▶ Material provided
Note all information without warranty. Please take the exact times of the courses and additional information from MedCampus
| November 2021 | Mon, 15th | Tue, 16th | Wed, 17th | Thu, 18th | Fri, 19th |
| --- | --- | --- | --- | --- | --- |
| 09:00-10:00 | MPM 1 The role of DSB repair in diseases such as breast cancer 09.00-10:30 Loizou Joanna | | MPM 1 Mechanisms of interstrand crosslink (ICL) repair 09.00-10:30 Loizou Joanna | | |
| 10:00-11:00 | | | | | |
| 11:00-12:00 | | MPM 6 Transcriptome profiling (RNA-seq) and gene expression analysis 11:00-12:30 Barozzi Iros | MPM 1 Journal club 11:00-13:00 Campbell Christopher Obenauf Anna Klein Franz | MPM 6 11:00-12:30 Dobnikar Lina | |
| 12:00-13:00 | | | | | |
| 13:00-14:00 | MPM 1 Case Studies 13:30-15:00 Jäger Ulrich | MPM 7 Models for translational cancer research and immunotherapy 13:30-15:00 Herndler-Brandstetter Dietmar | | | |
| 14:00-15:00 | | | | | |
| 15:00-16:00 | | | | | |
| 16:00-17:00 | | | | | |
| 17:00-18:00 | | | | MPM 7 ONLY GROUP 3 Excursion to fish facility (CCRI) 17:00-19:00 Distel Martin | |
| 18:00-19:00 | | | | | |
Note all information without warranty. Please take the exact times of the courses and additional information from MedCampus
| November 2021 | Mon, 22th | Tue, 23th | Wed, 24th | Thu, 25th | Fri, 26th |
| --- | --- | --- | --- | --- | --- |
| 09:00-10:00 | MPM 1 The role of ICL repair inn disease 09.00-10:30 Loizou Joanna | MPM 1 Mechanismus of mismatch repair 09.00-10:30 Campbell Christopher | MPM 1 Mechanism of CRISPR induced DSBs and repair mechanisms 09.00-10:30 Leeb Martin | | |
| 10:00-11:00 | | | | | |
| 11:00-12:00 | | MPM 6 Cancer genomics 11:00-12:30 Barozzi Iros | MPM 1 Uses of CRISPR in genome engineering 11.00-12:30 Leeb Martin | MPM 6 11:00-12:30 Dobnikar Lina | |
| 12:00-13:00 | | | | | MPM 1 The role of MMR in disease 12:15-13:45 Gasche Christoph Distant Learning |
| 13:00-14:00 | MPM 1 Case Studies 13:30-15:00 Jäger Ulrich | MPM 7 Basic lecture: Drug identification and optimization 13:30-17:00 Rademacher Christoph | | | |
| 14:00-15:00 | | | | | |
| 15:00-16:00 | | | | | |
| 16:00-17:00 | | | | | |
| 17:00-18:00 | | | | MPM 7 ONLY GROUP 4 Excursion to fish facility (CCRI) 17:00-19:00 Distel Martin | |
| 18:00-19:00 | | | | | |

▶ Work required
Your reply should be an exact copy of every line from the line with "ONLY GROUP 4" through the final line of the data, and nothing more.

▶ Response to this task
| 17:00-18:00 | | | | MPM 7 ONLY GROUP 4 Excursion to fish facility (CCRI) 17:00-19:00 Distel Martin | |
| 18:00-19:00 | | | | | |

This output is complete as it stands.